How to complete this task:
Please repeat every entry exactly as written, but skip the pictures.

Given records:
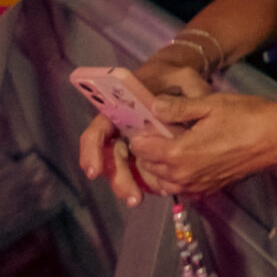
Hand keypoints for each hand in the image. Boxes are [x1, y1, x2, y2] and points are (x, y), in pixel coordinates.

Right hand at [76, 56, 212, 205]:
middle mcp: (123, 128)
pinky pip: (143, 171)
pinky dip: (148, 182)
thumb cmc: (178, 77)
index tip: (93, 171)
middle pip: (112, 157)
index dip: (93, 151)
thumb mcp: (183, 77)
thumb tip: (161, 106)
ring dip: (129, 185)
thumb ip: (178, 93)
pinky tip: (159, 191)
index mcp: (120, 109)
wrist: (183, 81)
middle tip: (132, 197)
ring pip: (125, 168)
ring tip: (138, 200)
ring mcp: (134, 142)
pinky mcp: (149, 152)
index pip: (98, 131)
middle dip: (118, 179)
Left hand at [122, 90, 276, 199]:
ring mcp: (196, 186)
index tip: (149, 119)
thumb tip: (152, 105)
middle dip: (147, 149)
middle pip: (148, 166)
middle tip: (158, 129)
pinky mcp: (209, 189)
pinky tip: (185, 159)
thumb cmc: (245, 116)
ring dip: (159, 165)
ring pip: (161, 181)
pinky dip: (174, 176)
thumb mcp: (210, 104)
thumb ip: (177, 108)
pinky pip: (180, 187)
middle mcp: (182, 176)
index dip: (141, 131)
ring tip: (169, 144)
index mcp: (178, 153)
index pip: (140, 148)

Exercise answer:
Hand keypoints for each hand in the image. Boxes are [x1, y1, x2, y2] and points are (x, y), in pixel coordinates.

Right hand at [76, 56, 212, 205]:
middle mcp: (123, 128)
pinky pip: (143, 171)
pinky dip: (148, 182)
thumb cmc: (178, 77)
index tip: (93, 171)
middle pip: (112, 157)
index dip: (93, 151)
thumb mcp: (183, 77)
thumb tip: (161, 106)
ring dip: (129, 185)
thumb ip: (178, 93)
pinky tip: (159, 191)
index mcp: (120, 109)
wrist: (183, 81)
middle tip: (132, 197)
ring pip: (125, 168)
ring tip: (138, 200)
ring mcp: (134, 142)
pinky mcp: (149, 152)
index pip: (98, 131)
middle dip: (118, 179)
Left hand at [122, 90, 276, 199]:
ring mcp: (196, 186)
index tip: (149, 119)
thumb tip: (152, 105)
middle dip: (147, 149)
middle pip: (148, 166)
middle tip: (158, 129)
pinky mcp: (209, 189)
pinky tip: (185, 159)
thumb cmc: (245, 116)
ring dip: (159, 165)
ring pip: (161, 181)
pinky dip: (174, 176)
thumb mcp: (210, 104)
thumb ip: (177, 108)
pinky pip: (180, 187)
middle mcp: (182, 176)
index dip: (141, 131)
ring tip: (169, 144)
index mcp: (178, 153)
index pip: (140, 148)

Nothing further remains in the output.